• **AUFGABENSTELLUNG**:
Führe die Analyse der neuen Nationalen Sicherheitsstrategie der USA im Anschluss an ihren letzten Satz weiter.

Volker Fuchs 06.12.2025
Nachfolgend eine Analyse der neuen nationalen Sicherheitsstrategie der Trump-Regierung, von Larry C. Johnson. Larry
ist ein ehemaliger CIA-Offizier und Geheimdienstanalyst sowie,
ehemaliger Planer und Berater im Büro für Terrorismusbekämpfung des
US-Außenministeriums. Als unabhängiger Auftragnehmer bildet er seit 24
Jahren Spezialeinheiten des US-Militärs aus.
Eine
schriftliche nationale Sicherheitsstrategie zu erstellen, ist das eine,
die wahre Bewährungsprobe aber ist, ob Donald Trump es mit ihrer
Umsetzung ernst meint. Die wichtigsten Erkenntnisse sind die rhetorische Deeskalation gegenüber China und die Übertragung der Verantwortung an Europa, die Ukraine zu schützen.
Die vom Weißen Haus am 4. Dezember 2025 veröffentlichte Nationale Sicherheitsstrategie ( NSS ) der Vereinigten Staaten für 2025 markiert einen potenziell tiefgreifenden Wandel in der US-Außenpolitik unter Präsident Donald Trumps zweiter Amtszeit im Vergleich zu seiner ersten. Das 33-seitige Dokument bekennt sich explizit zur „America First“-Doktrin und lehnt globale Hegemonie und ideologische Kreuzzüge zugunsten eines pragmatischen, transaktionsorientierten Realismus ab, der auf den Schutz zentraler nationaler Interessen ausgerichtet ist: innere Sicherheit, wirtschaftlicher Wohlstand und regionale Vormachtstellung in der westlichen Hemisphäre.

• **GEGEBENE ANGABEN**:
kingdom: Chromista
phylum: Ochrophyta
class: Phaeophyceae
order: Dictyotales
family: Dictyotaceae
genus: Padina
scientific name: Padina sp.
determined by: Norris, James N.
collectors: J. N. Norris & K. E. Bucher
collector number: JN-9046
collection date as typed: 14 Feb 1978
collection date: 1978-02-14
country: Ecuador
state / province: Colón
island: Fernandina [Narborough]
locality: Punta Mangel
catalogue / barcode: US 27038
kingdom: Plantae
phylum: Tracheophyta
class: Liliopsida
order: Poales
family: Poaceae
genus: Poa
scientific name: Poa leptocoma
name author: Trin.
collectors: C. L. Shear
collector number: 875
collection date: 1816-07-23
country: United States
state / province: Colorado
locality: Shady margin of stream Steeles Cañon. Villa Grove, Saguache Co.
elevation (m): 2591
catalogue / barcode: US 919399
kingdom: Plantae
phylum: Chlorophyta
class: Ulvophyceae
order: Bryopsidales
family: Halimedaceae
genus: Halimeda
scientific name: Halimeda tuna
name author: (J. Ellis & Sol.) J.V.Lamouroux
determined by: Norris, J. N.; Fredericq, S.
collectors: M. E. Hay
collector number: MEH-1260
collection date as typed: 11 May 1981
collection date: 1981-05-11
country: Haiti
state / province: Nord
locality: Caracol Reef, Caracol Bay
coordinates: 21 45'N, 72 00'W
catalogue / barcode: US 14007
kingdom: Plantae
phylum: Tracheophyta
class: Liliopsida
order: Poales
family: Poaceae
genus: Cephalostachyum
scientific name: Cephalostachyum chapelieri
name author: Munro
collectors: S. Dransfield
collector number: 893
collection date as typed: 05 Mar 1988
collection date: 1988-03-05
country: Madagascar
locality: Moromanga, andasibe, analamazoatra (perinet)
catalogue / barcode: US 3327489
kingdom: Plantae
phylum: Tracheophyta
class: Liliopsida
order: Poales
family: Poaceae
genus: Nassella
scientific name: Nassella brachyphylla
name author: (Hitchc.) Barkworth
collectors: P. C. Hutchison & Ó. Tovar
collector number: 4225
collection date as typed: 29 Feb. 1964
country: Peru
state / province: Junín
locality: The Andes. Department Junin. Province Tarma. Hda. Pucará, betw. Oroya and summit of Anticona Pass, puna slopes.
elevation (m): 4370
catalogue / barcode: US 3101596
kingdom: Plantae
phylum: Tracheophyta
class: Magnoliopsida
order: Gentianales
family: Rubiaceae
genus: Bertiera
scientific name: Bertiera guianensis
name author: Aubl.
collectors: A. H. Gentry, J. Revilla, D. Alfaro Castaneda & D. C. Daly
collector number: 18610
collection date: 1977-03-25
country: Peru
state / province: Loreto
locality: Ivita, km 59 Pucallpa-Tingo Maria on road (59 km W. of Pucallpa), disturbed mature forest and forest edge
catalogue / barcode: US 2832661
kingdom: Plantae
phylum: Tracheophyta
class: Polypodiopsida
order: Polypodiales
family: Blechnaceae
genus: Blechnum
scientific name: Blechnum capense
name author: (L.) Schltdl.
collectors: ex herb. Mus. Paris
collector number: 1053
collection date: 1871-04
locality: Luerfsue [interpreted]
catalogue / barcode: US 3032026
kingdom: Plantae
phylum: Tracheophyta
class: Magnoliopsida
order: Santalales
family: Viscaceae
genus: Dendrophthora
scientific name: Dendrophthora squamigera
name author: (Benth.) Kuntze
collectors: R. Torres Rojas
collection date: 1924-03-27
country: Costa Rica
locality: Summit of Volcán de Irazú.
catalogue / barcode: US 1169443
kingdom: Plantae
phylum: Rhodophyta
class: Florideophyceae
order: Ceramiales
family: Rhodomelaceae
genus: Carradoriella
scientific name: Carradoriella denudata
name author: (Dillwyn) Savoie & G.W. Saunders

• **LÖSUNG**:
Die Strategie kritisiert frühere US-amerikanische Übergriffe als Versagen, das Amerika geschwächt habe, und positioniert Trumps Ansatz als „notwendige Korrektur“, um ein „neues goldenes Zeitalter“ einzuleiten.
- Sie priorisiert die Reindustrialisierung (mit dem Ziel, die US-Wirtschaft bis in die 2030er Jahre von 30 Billionen auf 40 Billionen US-Dollar zu steigern), Grenzsicherung und den Abschluss von Abkommen gegenüber Multilateralismus oder Demokratieförderung.
- Sie akzeptiert eine multipolare Welt,
stuft China von einer „vorherrschenden Bedrohung“ zu einem
„wirtschaftlichen Konkurrenten“ herab und fordert ein selektives
Engagement gegenüber Gegnern.
- Doch
Donald Trumps Handlungen in den ersten elf Monaten seiner
Präsidentschaft waren inkonsistent, ja sogar widersprüchlich zu dieser
Strategie.
Das
Dokument ist unmissverständlich parteiisch und schreibt Trump
persönlich die Vermittlung von Friedensprozessen in acht Konflikten zu
(z. B. Waffenstillstand zwischen Indien und Pakistan, Freilassung der
Geiseln aus Gaza, Abkommen zwischen Ruanda und der Demokratischen
Republik Kongo) sowie die mündliche Zusage der NATO-Mitglieder auf dem Haager Gipfel 2025, ihre Verteidigungsausgaben auf 5 % des BIP zu erhöhen.
Es
stuft Einwanderung als eine der größten Sicherheitsbedrohungen ein,
befürwortet notfalls den Einsatz tödlicher Gewalt gegen Kartelle und lehnt Klimawandel und „Netto-Null“-Politiken als schädlich für US-Interessen ab.
Das
Dokument gliedert die US-Strategie in drei Säulen: Landesverteidigung,
die westliche Hemisphäre und wirtschaftliche Erneuerung. Weitere
Schwerpunkte sind ausgewählte Partnerschaften in Asien, Europa, dem
Nahen Osten und Afrika.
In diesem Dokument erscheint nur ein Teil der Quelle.